La primer fotografía vendida, tomada por Adolfo Valtierra durante una de las protestas en solidaridad con Ayotzinapa que sacudieron a la Ciudad de México a finales de 2014, se vendió en 2 mil 100 pesos tras una aferrada lucha de paletas.
El fotógrafo capturó desde arriba la plancha del Zócalo de noche, repleta de gente y con una pinta gigante en la explanada que figuró un “Fue el Estado” de blanco.
La fotografía conocida como “Los cuernos de Fox”, en la que se puede observar al expresidente panista posando de manera solemne sin percatarse que un adolescente le hacía una broma -con sus dedos le puso cuernos detrás de la cabeza-, se presentó en medio de un estallido de risas.
El retrato del escritor Gabriel García Márquez, capturado por Nicolás Tabira con una sonrisa cómplice mientras levanta el dedo gordo, fue una de las imágenes que tuvieron excelente recepción.
La célebre imagen de la mujer indígena que empuja un militar en Chiapas, obra de Pedro Valtierra, fue sujeta de una larga e intensa lucha que terminó con una adjudicación de 10 mil pesos.
En mayo de 2014, un evento similar fue organizado para recolectar fondos y apoyar a la familia de Gregorio Jiménez, periodista veracruzano también conocido como Goyo, asesinado el 11 de febrero de ese año. En esa ocasión las ventas sumaron cerca de 130 mil pesos.
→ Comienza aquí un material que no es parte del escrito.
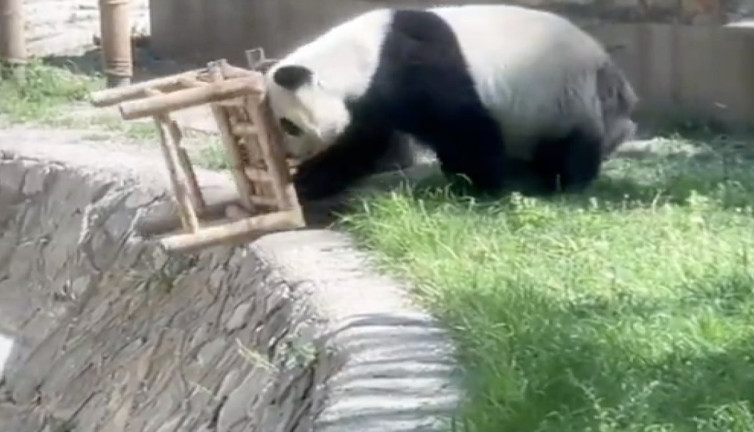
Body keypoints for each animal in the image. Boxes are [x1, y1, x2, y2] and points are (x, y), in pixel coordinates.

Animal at [263, 4, 638, 201]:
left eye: (288, 125)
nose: (289, 154)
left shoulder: (416, 67)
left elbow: (464, 128)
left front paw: (480, 186)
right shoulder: (370, 98)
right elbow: (363, 144)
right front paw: (306, 183)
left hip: (566, 98)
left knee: (572, 146)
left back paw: (559, 183)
Hasta la fecha, la Procuraduría General de Justicia del Distrito Federal (PGJDF) ha encarcelado a tres personas presuntamente vinculadas con el multihomicidio de la Narvarte, pero ha sido incapaz de resolver el crimen.
La defensa de las víctimas denunció en múltiples ocasiones que las autoridades capitalinas se negaron en acotar de manera seria la línea de investigación que apunta hacia motivaciones políticas, y más particularmente sobre la posible responsabilidad de funcionarios del estado de Veracruz.
“No pensaba que tanta gente me quería”, leyó la hermana de Rubén en una carta que redactó en primera persona, a nombre del fotógrafo. “La vida es polvo, puede esparcirse en un momento”, añadió.